# WORK INSTRUCTIONS:
Output every nonblank line of the data below as a JSON list of strings, one string per line, and omit the pictures.
### DATASET RECORDS ###
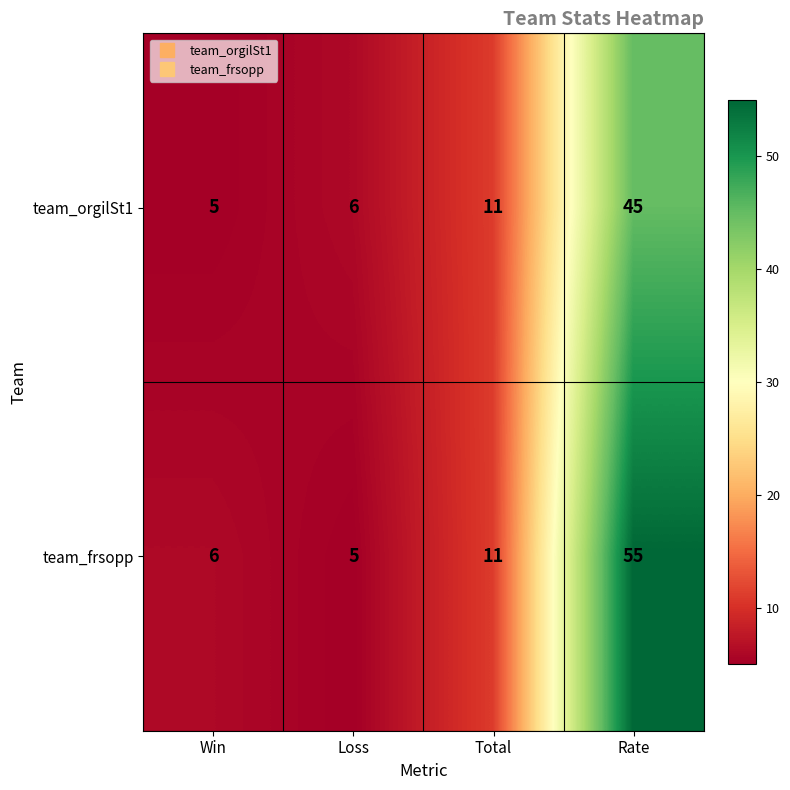

At which label does team_orgilSt1 reach its peak?

Rate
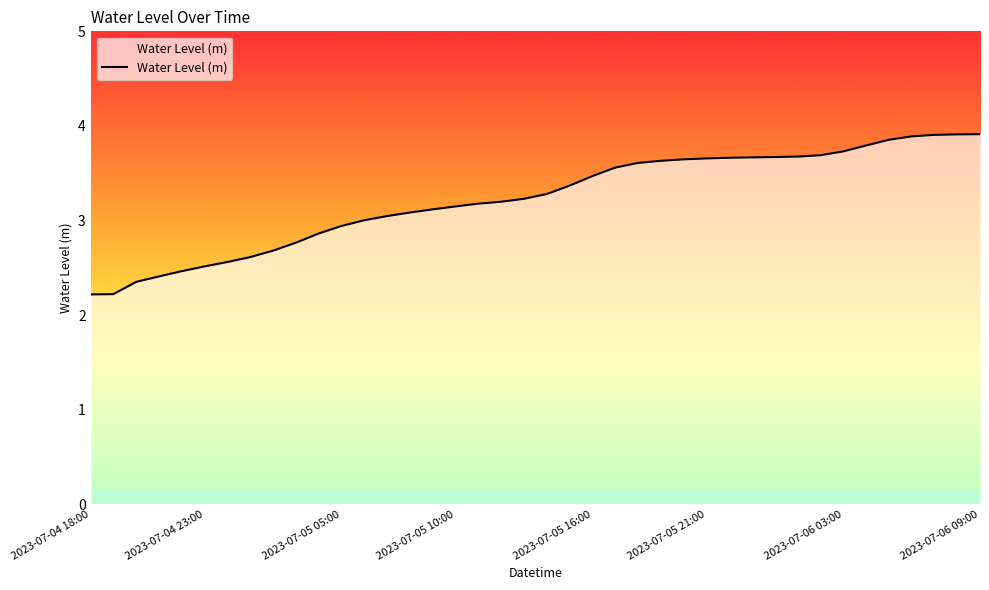

What is the difference between the maximum and second lowest values?

1.7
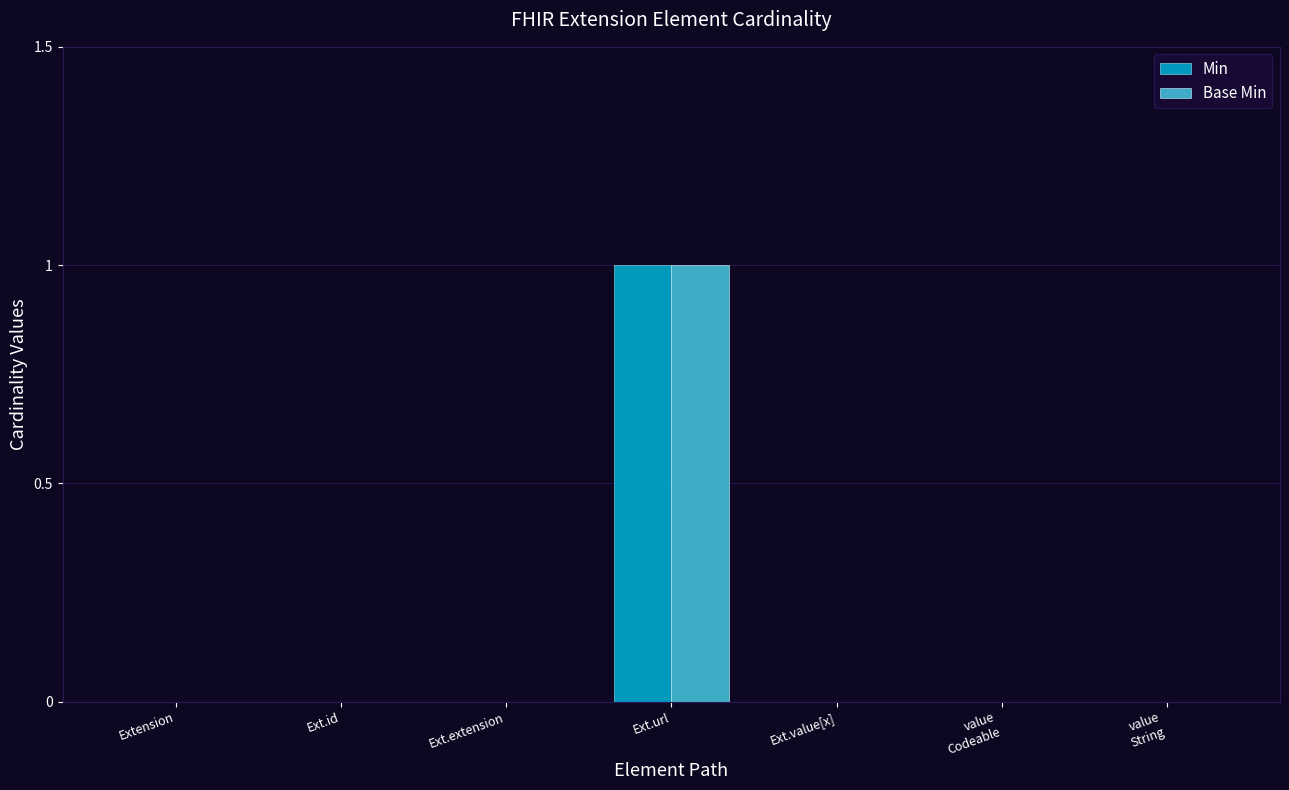

Reading left to right, extract all data points from this chart.

Min: Extension=0	Ext.id=0	Ext.extension=0	Ext.url=1	Ext.value[x]=0	value
Codeable=0	value
String=0
Base Min: Extension=0	Ext.id=0	Ext.extension=0	Ext.url=1	Ext.value[x]=0	value
Codeable=0	value
String=0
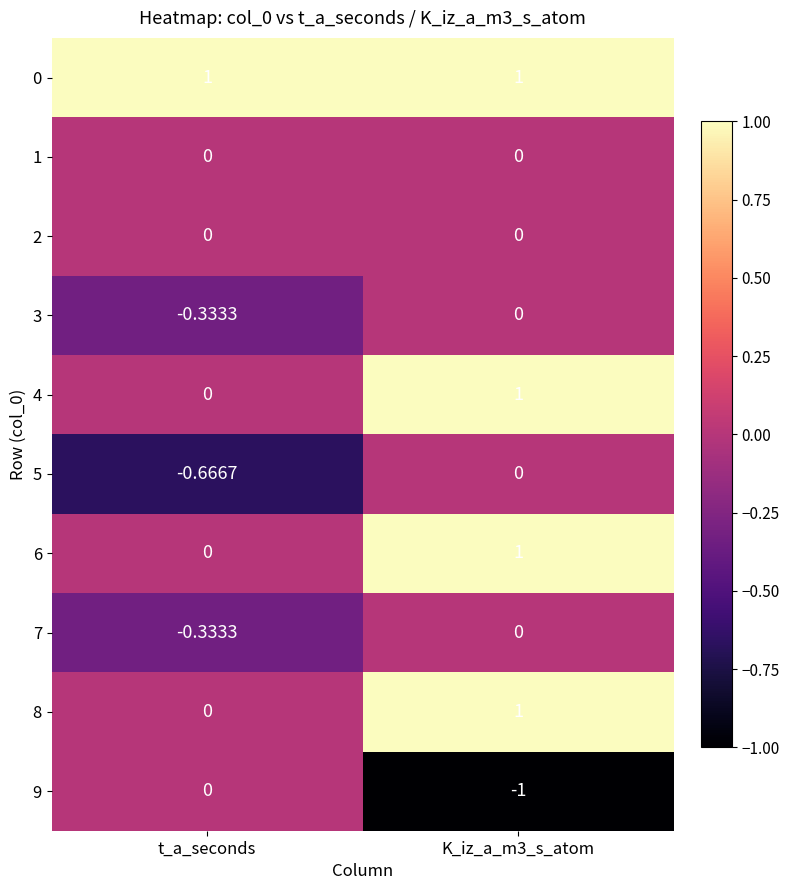

Is the value of 5 at t_a_seconds greater than the value of 4 at K_iz_a_m3_s_atom?

No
###
# SOLUTION TO THIS PROBLEM:
[
  "At which label does team_orgilSt1 reach its peak?",
  "Rate",
  "What is the difference between the maximum and second lowest values?",
  "1.7",
  "Reading left to right, extract all data points from this chart.",
  "Min: Extension=0\tExt.id=0\tExt.extension=0\tExt.url=1\tExt.value[x]=0\tvalue",
  "Codeable=0\tvalue",
  "String=0",
  "Base Min: Extension=0\tExt.id=0\tExt.extension=0\tExt.url=1\tExt.value[x]=0\tvalue",
  "Codeable=0\tvalue",
  "String=0",
  "Is the value of 5 at t_a_seconds greater than the value of 4 at K_iz_a_m3_s_atom?",
  "No"
]